*Problem requirements*: An exact copy of all the data is needed, with every picture left out.

*Material provided*:
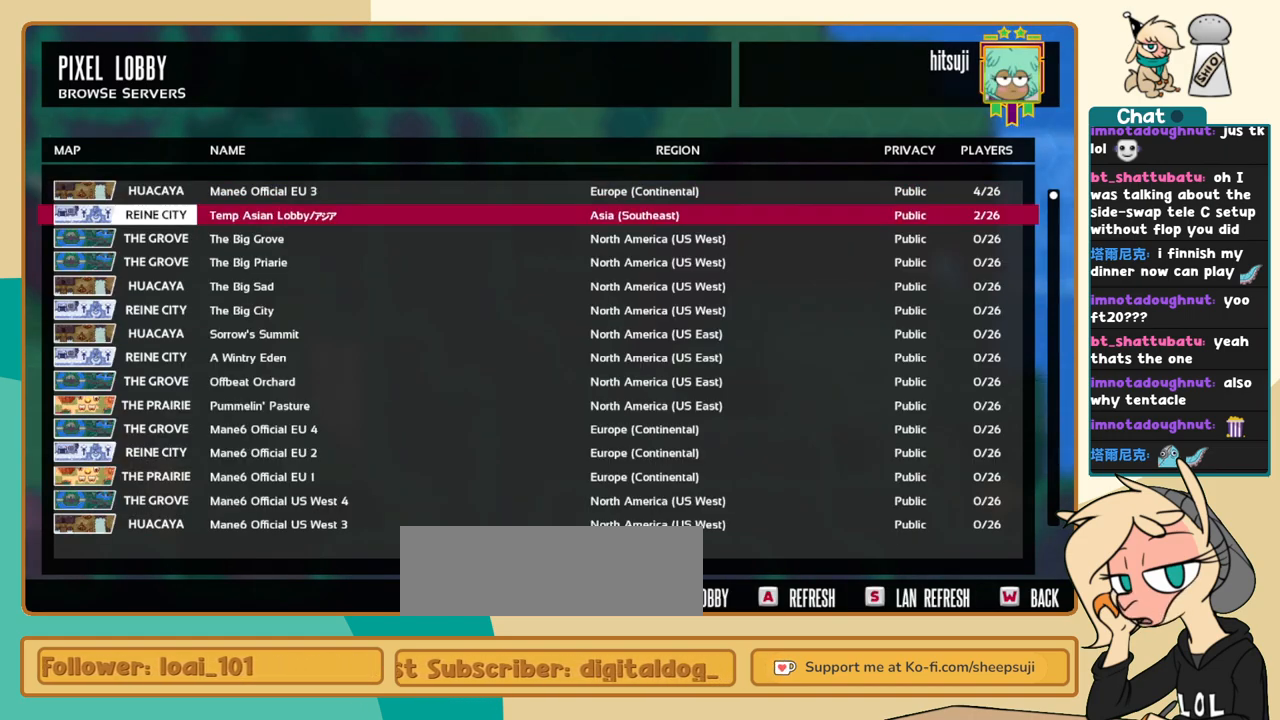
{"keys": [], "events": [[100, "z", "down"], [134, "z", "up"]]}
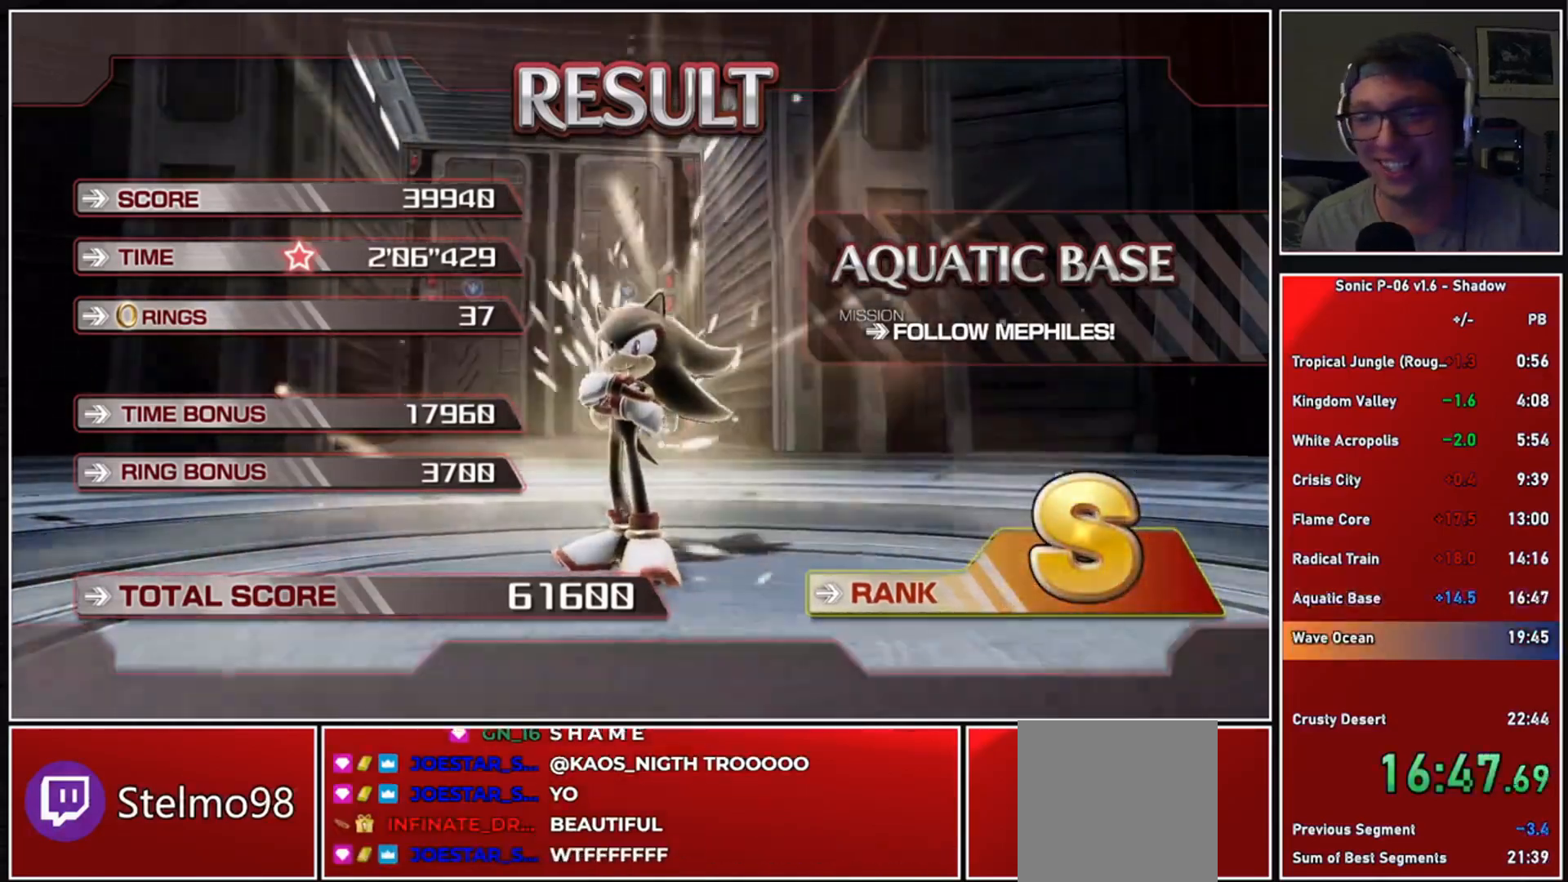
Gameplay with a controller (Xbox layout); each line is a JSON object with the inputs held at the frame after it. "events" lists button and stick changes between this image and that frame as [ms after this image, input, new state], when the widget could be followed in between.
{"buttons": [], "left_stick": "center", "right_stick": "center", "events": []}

*Exercise output*:
{"keys": [], "events": [[100, "z", "down"], [134, "z", "up"]]}
Gameplay with a controller (Xbox layout); each line is a JSON object with the inputs held at the frame after it. "events" lists button and stick changes between this image and that frame as [ms after this image, input, new state], when the widget could be followed in between.
{"buttons": [], "left_stick": "center", "right_stick": "center", "events": []}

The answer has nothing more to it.